Untungnya, Otto berhasil mendapatkan rekaman CCTV tersebut dari stasiun televisi yang menayangkan.
Setelah dianalisa oleh ahli, pihak Otto juga menduga adanya rekayasa dari rekaman CCTV yang ada di persidangan.
Sebab, resolusi CCTV sudah berubah dari high definition menjadi standard definition.
"Ada 37 gambar yang berubah. Yang aslinya high definition kemudian berubah menjadi standard definition. Pixelnya juga semua berubah semua. Apa yang terjadi dengan adanya perubahan ini, maka di sinilah rekayasa itu," beber Otto.
Selanjutnya, Otto juga menyebut majelis hakim telah keliru dalam mengambil putusan tanpa bukti otopsi jenazah Mirna.
Padahal, dalam setiap kasus pembunuhan, bukti otopsi menjadi hal yang penting.
Otto pun mendesak Mahkamah Agung dalam menentukan apakah bukti otopsi merupakan suatu hal yang mutlak sebagai alat pembuktian di pengadilan.
Karena jika memang mutlak, maka seharusnya majelis hakim membebaskan Jessica sejak awal.
"Kepada Mahkamah Agung, buatlah putusan. Kalau Hakim Mahkamah Agung mengatakan tidak apa-apa, tanpa otopsi bisa dinyatakan dia mati karena racun, itulah putusan Hakim.

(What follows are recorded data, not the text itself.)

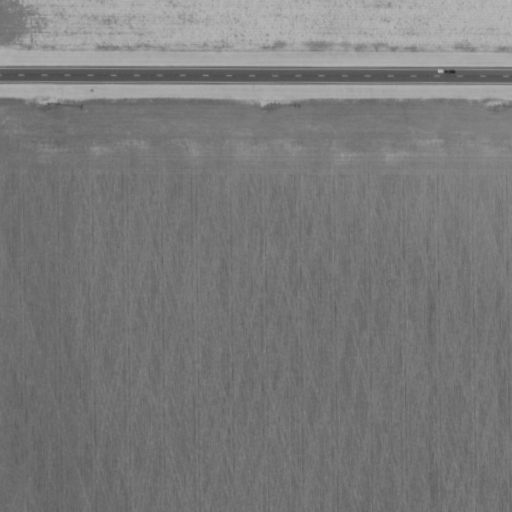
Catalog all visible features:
road: (256, 75)
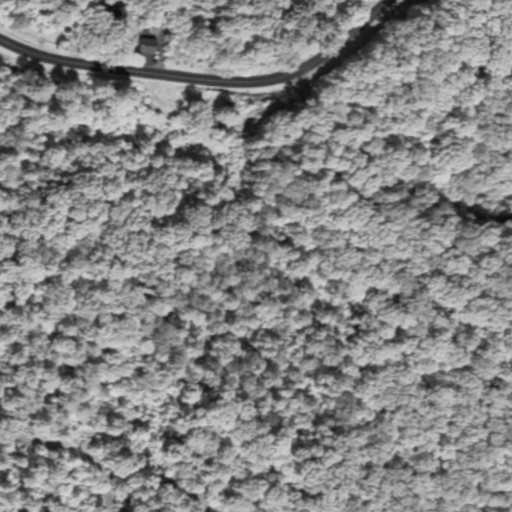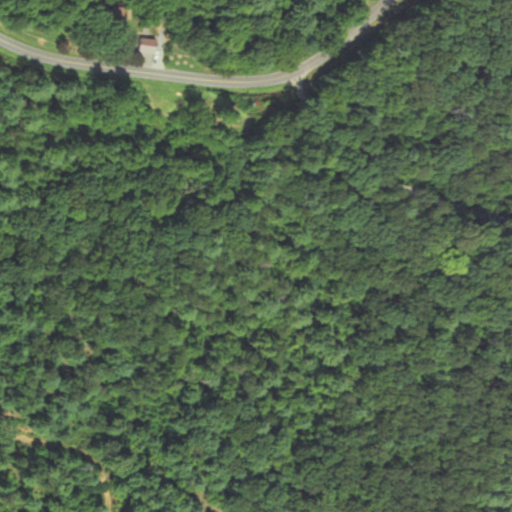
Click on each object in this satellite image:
building: (149, 46)
road: (204, 78)
road: (375, 178)
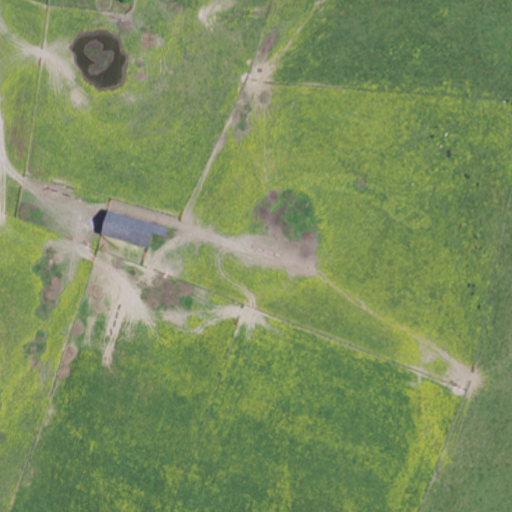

Kalau memang harus dengan otopsi, bebaskanlah Jessica," tandas Otto.
Baca Juga: Sudah Bebas Bersyarat, Jessica Wongso Akan Ajukan PK Hari Ini
Sebagai informasi, kasus kopi sianida yang menewaskan Wayan Mirna Salihin terjadi pada Januari 2016.
Jessica diyakini menjadi tersangka yang membunuh Mirna dengan cara mencampurkan racun pada kopi yang diminum Mirna.
Setelah melewati puluhan persidangan, akhirnya diputuskan bahwa Jessica Wongso terbukti melakukan pembunuhan berencana dan menjatuhkan vonis 20 tahun penjara.
Pada 18 Agustus 2024, Jessica Wongso pun bebas bersyarat setelah mendapat remisi 58 bulan 30 hari.
Karena bebas bersyarat, Jessica tetap diwajibkan melapor hingga tahun 2032.